My guess with the problem you posted the picture of the scope traces from is a problem with either your wiring or your code. As you’ve posted neither, I can’t really suggest anything. Did you forget to set a pin output? Is there a load on the pin?

DrAzzy:
If the pin is an input (not an output), it has to turn on the pullup when you digitalWrite() the pin 1, and turn it off when you write 0.

If the pin is an output, you have to set the pin to output that value (ie, not just via the pullup).

That’s partly a compatibility thing with the AVR boards - on the AVRs, the hardware behaves like this without any logic - you set the appropriate bit of PORTx, and if DDRx is set output, PORTx controls the output drivers, if it’s input, it controls the pullup. So they had to make digitalWrite() on the Due behave the same way.

That’s why there’s that bit of logic in the code.

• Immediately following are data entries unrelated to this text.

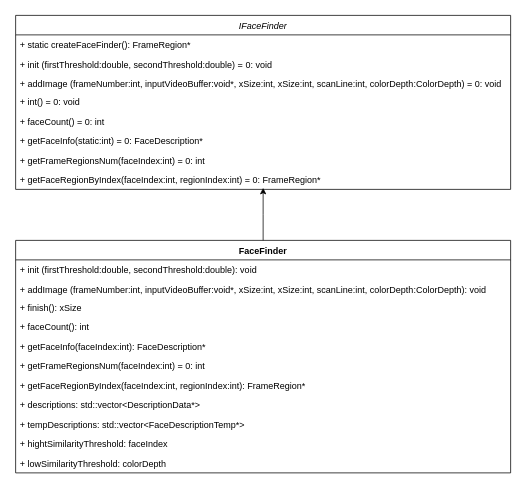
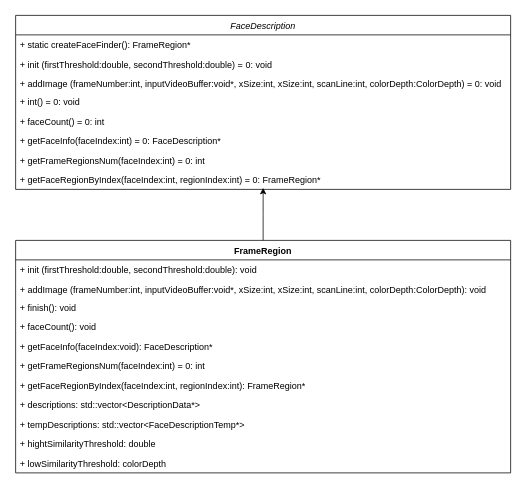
  <mxCell id="0" />
  <mxCell id="1" parent="0" />
  <mxCell id="2" style="edgeStyle=orthogonalEdgeStyle;rounded=0;orthogonalLoop=1;jettySize=auto;html=1;" edge="1" parent="1" source="3"><mxGeometry relative="1" as="geometry"><mxPoint x="350" y="250" as="targetPoint" /></mxGeometry></mxCell>
- <mxCell id="3" value="FaceFinder" style="swimlane;fontStyle=1;childLayout=stackLayout;horizontal=1;startSize=26;fillColor=none;horizontalStack=0;resizeParent=1;resizeParentMax=0;resizeLast=0;collapsible=1;marginBottom=0;" vertex="1" parent="1"><mxGeometry x="20" y="320" width="660" height="310" as="geometry" /></mxCell>
+ <mxCell id="3" value="FrameRegion" style="swimlane;fontStyle=1;childLayout=stackLayout;horizontal=1;startSize=26;fillColor=none;horizontalStack=0;resizeParent=1;resizeParentMax=0;resizeLast=0;collapsible=1;marginBottom=0;" vertex="1" parent="1"><mxGeometry x="20" y="320" width="660" height="310" as="geometry" /></mxCell>
  <mxCell id="4" value="+ init (firstThreshold:double, secondThreshold:double): void" style="text;strokeColor=none;fillColor=none;align=left;verticalAlign=top;spacingLeft=4;spacingRight=4;overflow=hidden;rotatable=0;points=[[0,0.5],[1,0.5]];portConstraint=eastwest;" vertex="1" parent="3"><mxGeometry y="26" width="660" height="26" as="geometry" /></mxCell>
  <mxCell id="5" value="+ addImage (frameNumber:int, inputVideoBuffer:void*, xSize:int, xSize:int, scanLine:int, colorDepth:ColorDepth): void" style="text;strokeColor=none;fillColor=none;align=left;verticalAlign=top;spacingLeft=4;spacingRight=4;overflow=hidden;rotatable=0;points=[[0,0.5],[1,0.5]];portConstraint=eastwest;" vertex="1" parent="3"><mxGeometry y="52" width="660" height="24" as="geometry" /></mxCell>
- <mxCell id="6" value="+ finish(): xSize" style="text;strokeColor=none;fillColor=none;align=left;verticalAlign=top;spacingLeft=4;spacingRight=4;overflow=hidden;rotatable=0;points=[[0,0.5],[1,0.5]];portConstraint=eastwest;" vertex="1" parent="3"><mxGeometry y="76" width="660" height="26" as="geometry" /></mxCell>
- <mxCell id="7" value="+ faceCount(): int" style="text;strokeColor=none;fillColor=none;align=left;verticalAlign=top;spacingLeft=4;spacingRight=4;overflow=hidden;rotatable=0;points=[[0,0.5],[1,0.5]];portConstraint=eastwest;" vertex="1" parent="3"><mxGeometry y="102" width="660" height="26" as="geometry" /></mxCell>
- <mxCell id="8" value="+ getFaceInfo(faceIndex:int): FaceDescription*" style="text;strokeColor=none;fillColor=none;align=left;verticalAlign=top;spacingLeft=4;spacingRight=4;overflow=hidden;rotatable=0;points=[[0,0.5],[1,0.5]];portConstraint=eastwest;" vertex="1" parent="3"><mxGeometry y="128" width="660" height="26" as="geometry" /></mxCell>
+ <mxCell id="6" value="+ finish(): void" style="text;strokeColor=none;fillColor=none;align=left;verticalAlign=top;spacingLeft=4;spacingRight=4;overflow=hidden;rotatable=0;points=[[0,0.5],[1,0.5]];portConstraint=eastwest;" vertex="1" parent="3"><mxGeometry y="76" width="660" height="26" as="geometry" /></mxCell>
+ <mxCell id="7" value="+ faceCount(): void" style="text;strokeColor=none;fillColor=none;align=left;verticalAlign=top;spacingLeft=4;spacingRight=4;overflow=hidden;rotatable=0;points=[[0,0.5],[1,0.5]];portConstraint=eastwest;" vertex="1" parent="3"><mxGeometry y="102" width="660" height="26" as="geometry" /></mxCell>
+ <mxCell id="8" value="+ getFaceInfo(faceIndex:void): FaceDescription*" style="text;strokeColor=none;fillColor=none;align=left;verticalAlign=top;spacingLeft=4;spacingRight=4;overflow=hidden;rotatable=0;points=[[0,0.5],[1,0.5]];portConstraint=eastwest;" vertex="1" parent="3"><mxGeometry y="128" width="660" height="26" as="geometry" /></mxCell>
  <mxCell id="9" value="+ getFrameRegionsNum(faceIndex:int) = 0: int" style="text;strokeColor=none;fillColor=none;align=left;verticalAlign=top;spacingLeft=4;spacingRight=4;overflow=hidden;rotatable=0;points=[[0,0.5],[1,0.5]];portConstraint=eastwest;" vertex="1" parent="3"><mxGeometry y="154" width="660" height="26" as="geometry" /></mxCell>
  <mxCell id="10" value="+ getFaceRegionByIndex(faceIndex:int, regionIndex:int): FrameRegion*" style="text;strokeColor=none;fillColor=none;align=left;verticalAlign=top;spacingLeft=4;spacingRight=4;overflow=hidden;rotatable=0;points=[[0,0.5],[1,0.5]];portConstraint=eastwest;" vertex="1" parent="3"><mxGeometry y="180" width="660" height="26" as="geometry" /></mxCell>
  <mxCell id="11" value="+ descriptions: std::vector&lt;DescriptionData*&gt;" style="text;strokeColor=none;fillColor=none;align=left;verticalAlign=top;spacingLeft=4;spacingRight=4;overflow=hidden;rotatable=0;points=[[0,0.5],[1,0.5]];portConstraint=eastwest;" vertex="1" parent="3"><mxGeometry y="206" width="660" height="26" as="geometry" /></mxCell>
  <mxCell id="12" value="+ tempDescriptions: std::vector&lt;FaceDescriptionTemp*&gt;" style="text;strokeColor=none;fillColor=none;align=left;verticalAlign=top;spacingLeft=4;spacingRight=4;overflow=hidden;rotatable=0;points=[[0,0.5],[1,0.5]];portConstraint=eastwest;" vertex="1" parent="3"><mxGeometry y="232" width="660" height="26" as="geometry" /></mxCell>
- <mxCell id="13" value="+ hightSimilarityThreshold: faceIndex" style="text;strokeColor=none;fillColor=none;align=left;verticalAlign=top;spacingLeft=4;spacingRight=4;overflow=hidden;rotatable=0;points=[[0,0.5],[1,0.5]];portConstraint=eastwest;" vertex="1" parent="3"><mxGeometry y="258" width="660" height="26" as="geometry" /></mxCell>
+ <mxCell id="13" value="+ hightSimilarityThreshold: double" style="text;strokeColor=none;fillColor=none;align=left;verticalAlign=top;spacingLeft=4;spacingRight=4;overflow=hidden;rotatable=0;points=[[0,0.5],[1,0.5]];portConstraint=eastwest;" vertex="1" parent="3"><mxGeometry y="258" width="660" height="26" as="geometry" /></mxCell>
  <mxCell id="14" value="+ lowSimilarityThreshold: colorDepth" style="text;strokeColor=none;fillColor=none;align=left;verticalAlign=top;spacingLeft=4;spacingRight=4;overflow=hidden;rotatable=0;points=[[0,0.5],[1,0.5]];portConstraint=eastwest;" vertex="1" parent="3"><mxGeometry y="284" width="660" height="26" as="geometry" /></mxCell>
- <mxCell id="15" value="IFaceFinder" style="swimlane;fontStyle=2;childLayout=stackLayout;horizontal=1;startSize=26;fillColor=none;horizontalStack=0;resizeParent=1;resizeParentMax=0;resizeLast=0;collapsible=1;marginBottom=0;" vertex="1" parent="1"><mxGeometry x="20" y="20" width="660" height="232" as="geometry" /></mxCell>
+ <mxCell id="15" value="FaceDescription" style="swimlane;fontStyle=2;childLayout=stackLayout;horizontal=1;startSize=26;fillColor=none;horizontalStack=0;resizeParent=1;resizeParentMax=0;resizeLast=0;collapsible=1;marginBottom=0;" vertex="1" parent="1"><mxGeometry x="20" y="20" width="660" height="232" as="geometry" /></mxCell>
  <mxCell id="16" value="+ static createFaceFinder(): FrameRegion*" style="text;strokeColor=none;fillColor=none;align=left;verticalAlign=top;spacingLeft=4;spacingRight=4;overflow=hidden;rotatable=0;points=[[0,0.5],[1,0.5]];portConstraint=eastwest;" vertex="1" parent="15"><mxGeometry y="26" width="660" height="26" as="geometry" /></mxCell>
  <mxCell id="17" value="+ init (firstThreshold:double, secondThreshold:double) = 0: void" style="text;strokeColor=none;fillColor=none;align=left;verticalAlign=top;spacingLeft=4;spacingRight=4;overflow=hidden;rotatable=0;points=[[0,0.5],[1,0.5]];portConstraint=eastwest;" vertex="1" parent="15"><mxGeometry y="52" width="660" height="26" as="geometry" /></mxCell>
  <mxCell id="18" value="+ addImage (frameNumber:int, inputVideoBuffer:void*, xSize:int, xSize:int, scanLine:int, colorDepth:ColorDepth) = 0: void" style="text;strokeColor=none;fillColor=none;align=left;verticalAlign=top;spacingLeft=4;spacingRight=4;overflow=hidden;rotatable=0;points=[[0,0.5],[1,0.5]];portConstraint=eastwest;" vertex="1" parent="15"><mxGeometry y="78" width="660" height="24" as="geometry" /></mxCell>
  <mxCell id="19" value="+ int() = 0: void" style="text;strokeColor=none;fillColor=none;align=left;verticalAlign=top;spacingLeft=4;spacingRight=4;overflow=hidden;rotatable=0;points=[[0,0.5],[1,0.5]];portConstraint=eastwest;" vertex="1" parent="15"><mxGeometry y="102" width="660" height="26" as="geometry" /></mxCell>
  <mxCell id="20" value="+ faceCount() = 0: int" style="text;strokeColor=none;fillColor=none;align=left;verticalAlign=top;spacingLeft=4;spacingRight=4;overflow=hidden;rotatable=0;points=[[0,0.5],[1,0.5]];portConstraint=eastwest;" vertex="1" parent="15"><mxGeometry y="128" width="660" height="26" as="geometry" /></mxCell>
- <mxCell id="21" value="+ getFaceInfo(static:int) = 0: FaceDescription*" style="text;strokeColor=none;fillColor=none;align=left;verticalAlign=top;spacingLeft=4;spacingRight=4;overflow=hidden;rotatable=0;points=[[0,0.5],[1,0.5]];portConstraint=eastwest;" vertex="1" parent="15"><mxGeometry y="154" width="660" height="26" as="geometry" /></mxCell>
+ <mxCell id="21" value="+ getFaceInfo(faceIndex:int) = 0: FaceDescription*" style="text;strokeColor=none;fillColor=none;align=left;verticalAlign=top;spacingLeft=4;spacingRight=4;overflow=hidden;rotatable=0;points=[[0,0.5],[1,0.5]];portConstraint=eastwest;" vertex="1" parent="15"><mxGeometry y="154" width="660" height="26" as="geometry" /></mxCell>
  <mxCell id="22" value="+ getFrameRegionsNum(faceIndex:int) = 0: int" style="text;strokeColor=none;fillColor=none;align=left;verticalAlign=top;spacingLeft=4;spacingRight=4;overflow=hidden;rotatable=0;points=[[0,0.5],[1,0.5]];portConstraint=eastwest;" vertex="1" parent="15"><mxGeometry y="180" width="660" height="26" as="geometry" /></mxCell>
  <mxCell id="23" value="+ getFaceRegionByIndex(faceIndex:int, regionIndex:int) = 0: FrameRegion*" style="text;strokeColor=none;fillColor=none;align=left;verticalAlign=top;spacingLeft=4;spacingRight=4;overflow=hidden;rotatable=0;points=[[0,0.5],[1,0.5]];portConstraint=eastwest;" vertex="1" parent="15"><mxGeometry y="206" width="660" height="26" as="geometry" /></mxCell>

Thanks for the explanation. It is quite unusual to switch an input as an output but why not. It then doubles with the INPUT_PULLUP mode.

DrAzzy:
My guess with the problem you posted the picture of the scope traces from is a problem with either your wiring or your code. As you’ve posted neither, I can’t really suggest anything. Did you forget to set a pin output? Is there a load on the pin?

I did not put the code because it is quite complex here the summary:

At init:

#define PIN_CS_C 45
void spi_mgr_init(void){
 digitalWrite(PIN_CS_C, HIGH);
 pinMode(PIN_CS_C, OUTPUT);
 digitalWrite(8, LOW);
 pinMode(8, OUTPUT);
}

In 100ms task:

void spi_mgr_adc(void){
 spi_mgr_adc(PIN_CS_C,PIN_CONV_C,0);
}

void spi_mgr_adc(int cs_pin, int conv_pin, byte channelnum){
 byte l_adc0, l_adc1;
 // First stop conversion, then start receiving data
 adcext_stop_conversion(conv_pin);
 //digitalWrite(23, LOW);
 delayMicroseconds(5);
 noInterrupts();
 SPI.beginTransaction(SPISettings(400000, MSBFIRST, SPI_MODE1));
 digitalWrite(cs_pin, LOW);
 digitalWrite(8, LOW);
 l_adc0 = SPI.transfer(0);
 l_adc1 = SPI.transfer(0);
 digitalWrite(cs_pin, HIGH);
 digitalWrite(8, HIGH);
 SPI.endTransaction();
 debug_println(String(cs_pin) + "=" + String(l_adc0) + String(l_adc1));
 adcext_push_Value(channelnum, (word)((l_adc0 << 8) + l_adc1));
 interrupts();
}

So you see that pin 45 and pin 8 are handled exactly the same way in the code.

I first thought that I killed the low side FET of the push-pull output stage of the SAM3X but then I did an experiment using ShiftOut which worked:

shiftOut(8, 22, MSBFIRST, so_data);

There it works! The bits have sharp edges using exactly the same HW.

About the hardware:
I tried out several loads on pin 8:

  • no load
  • 1k to GND
    There is no difference.
    Pin 45 (chip select) is connected to a 74LVC125.

I found the issue.
It was as usual something simple. In fact the outputs which did not work were not initialized using pinMode(8, OUTPUT);
In was in the code but not executed.

Now what made it difficult is the unusual behavior of the Arduino libraries switching the pull-up on or off on an input when trying to write to it as an output. So it seems to work at a first glance but looking in detail it does not. This behavior is unusual and I do not understand the use case.
For me either something is an output or it isn't the processor architecture allows reading back an output as an input anyhow. The pull-ups are something usually programmed at init but not in runtime.

What is the use case of this function of digitalWrite(...) changing the pull-up configuration if it is an input?